Eğitimlerde öğrendiklerini yaşama geçirme konusunda son derece becerikli olan yoldaşımız, tutarlı ve bütünlüklü bir gerilla olarak pratik çalışmalara yöneldi. Bu özelliği sayesinde birlikte mücadele ettiği yoldaşlarının yükünü de hafifleten yoldaşımız, pratik zekası sayesinde önemli çalışmaları kısa sürede ve en iyi bir şekilde yerine getirmeyi başardı. Amed’de birçok alanda gerillacılık yapan yoldaşımız, yer aldığı her çalışmada başarı dışında herhangi bir seçeneği kendisi için kabul etmedi.
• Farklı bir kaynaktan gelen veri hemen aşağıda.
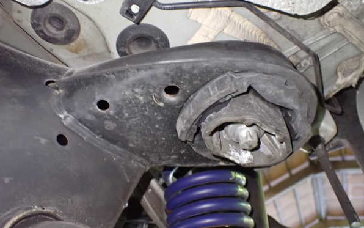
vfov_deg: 39.5
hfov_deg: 59.6
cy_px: 114
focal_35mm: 32
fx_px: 318
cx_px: 182
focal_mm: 5.4
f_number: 2.3
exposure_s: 1/30
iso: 1250
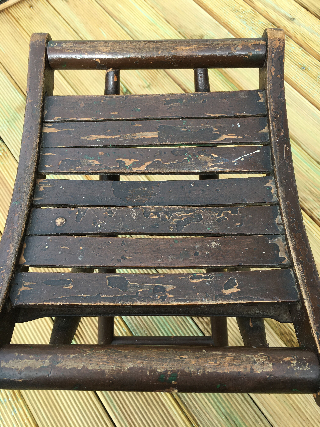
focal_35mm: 29
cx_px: 160
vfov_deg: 61.7
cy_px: 214
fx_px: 357
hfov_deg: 48.2
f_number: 2.2
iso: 25
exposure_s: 1/223
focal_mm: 4.15
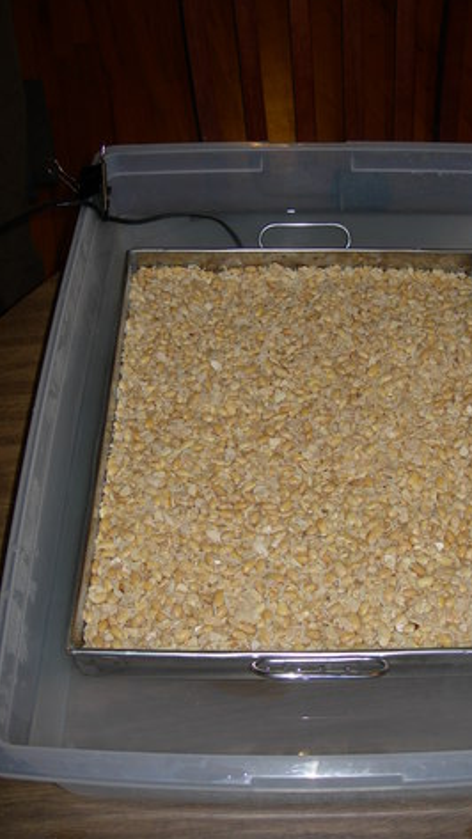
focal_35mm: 42
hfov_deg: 28.3
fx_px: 935
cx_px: 291
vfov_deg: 48.4
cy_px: 420
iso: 50
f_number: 2.8
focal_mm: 7.8
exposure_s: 1/60.1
Düşmanın halkımıza karşı saldırılarına cevap olabilmek ve Önderliğimiz üzerindeki tecridi kırarak, fiziki özgürlüğünü sağlamayı en öncelikli hedefi yapan Seyit yoldaşımız bu amacına ulaşmak için durup dinlenmeden mücadele etti. Sade yaşamı, mütevazı duruşu ve öncü bir Apocu militan olma yolunda gösterdiği çaba ile tüm yoldaşlarının saygı ve sevgisini kazanan yoldaşımız, düşmana taviz vermeyen duruşu her zaman önde oldu.
Düşmanın 24 Ekim günü yaptığı saldırılarda beraberindeki Bedran ve Ciwan yoldaşlarla fedaice savaşarak şehitler kervanına katılan Seyit yoldaşımız, Kurdistan gençliğinin her zaman örnek alacağı öncü bir Apocu militan olmayı başardı. Halkımıza karşı görevini zirvede tamamlayan Seyit yoldaşımızın takipçileri olarak anısına layık olacağımızın ve mücadelesini zafere taşıyacağımızın sözünü veriyoruz.